Flame-kissed vegetables-bell peppers, cabbage, mushrooms and zucchini-are the stars of this meat-free crispy rice bowl. They're basted with a sesame-soy-and-gochujang sauce until tender while cucumbers pickle in rice vinegar and sesame oil. Top with fried eggs, drizzle with more gochujang sauce and dinner is served.

Provided by Rick Martinez

Categories     main-dish

Time 35m

Yield 4 servings

Number Of Ingredients 18

1/2 cup vegetable oil, plus more for the grill grates
3 tablespoons gochujang
3 tablespoons soy sauce
3 tablespoons rice wine vinegar
2 tablespoons toasted sesame oil
2 tablespoons toasted sesame seeds, plus more for serving
1 tablespoon honey
3 garlic cloves, finely grated
1 medium Kirby cucumber, halved and thinly sliced
1/2 teaspoon sugar
Kosher salt
1 pound large mushrooms, such as cremini, portobello or shiitake (stems removed if using shiitake)
3 large red bell peppers, quartered
1/2 medium head green cabbage, cored and halved
1 large zucchini, cut on the bias into 1/2-inch slices
6 scallions, root ends trimmed
4 large eggs
6 cups cooked white rice (from 3 cups uncooked)

Steps:

  • Prepare a grill or grill pan for medium-high heat.

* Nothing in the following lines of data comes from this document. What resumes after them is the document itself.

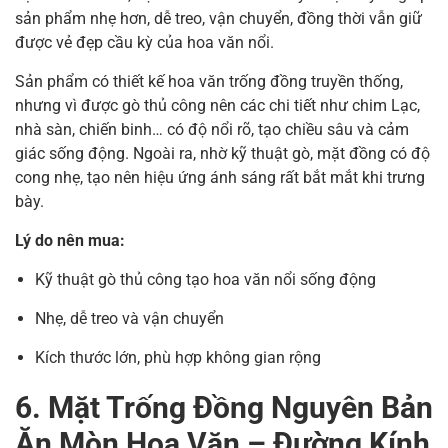
sản phẩm nhẹ hơn, dễ treo, vận chuyển, đồng thời vẫn giữ
được vẻ đẹp cầu kỳ của hoa văn nổi.
Sản phẩm có thiết kế hoa văn trống đồng truyền thống,
nhưng vì được gò thủ công nên các chi tiết như chim Lạc,
nhà sàn, chiến binh… có độ nổi rõ, tạo chiều sâu và cảm
giác sống động. Ngoài ra, nhờ kỹ thuật gò, mặt đồng có độ
cong nhẹ, tạo nên hiệu ứng ánh sáng rất bắt mắt khi trưng
bày.
Lý do nên mua:
Kỹ thuật gò thủ công tạo hoa văn nổi sống động
Nhẹ, dễ treo và vận chuyển
Kích thước lớn, phù hợp không gian rộng
6. Mặt Trống Đồng Nguyên Bản
Ăn Mòn Hoa Văn – Đường Kính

Clean and oil the grill grates or grill pan.
  • Whisk together the gochujang, soy sauce, 1 tablespoon rice wine vinegar, 1 tablespoon sesame oil, 1 tablespoon sesame seeds, honey and half of the grated garlic in a medium bowl until combined. Reserve 3 tablespoons of the gochujang sauce for serving and set aside; the remaining sauce will be used to baste the vegetables while grilling.
  • Toss the cucumbers in a small bowl with the sugar and the remaining 2 tablespoons rice wine vinegar, 1 tablespoon sesame oil, 1 tablespoon sesame seeds and half of the grated garlic; season with salt. Set aside.
  • Grill the mushrooms, bell peppers, cabbage, zucchini and scallions on one side of the grill (reserving enough space for a skillet), turning and basting often with the gochujang sauce, until browned and tender, about 3 to 5 minutes per side. If using a grill pan, work in batches. Transfer to a cutting board and cut the cabbage, mushrooms and peppers into thin strips; transfer to a sheet tray, separating by individual vegetable if desired.
  • Meanwhile, prepare the eggs and crispy rice. Heat 4 tablespoons oil in a large grill-safe skillet (cast iron or stainless steel) on the other side of the grill and increase to high (or use the stove). Crack the eggs into the skillet, leaving space around each one, and cook until the whites are set and the edges are crisp, about 4 minutes; season with salt. Transfer to a plate.
  • Heat the remaining 4 tablespoons oil in the same skillet. Add the rice, patting it down into an even layer and breaking up any clumps, and fry, undisturbed, until the underside is golden brown and crispy, about 5 minutes; season with salt. Flip to cook the other side (it's OK if it breaks up on you) until crisp and light brown, about 3 minutes. Divide among serving plates. Top with the grilled vegetables, pickles and fried eggs. Drizzle with reserved 3 tablespoons gochujang sauce as desired.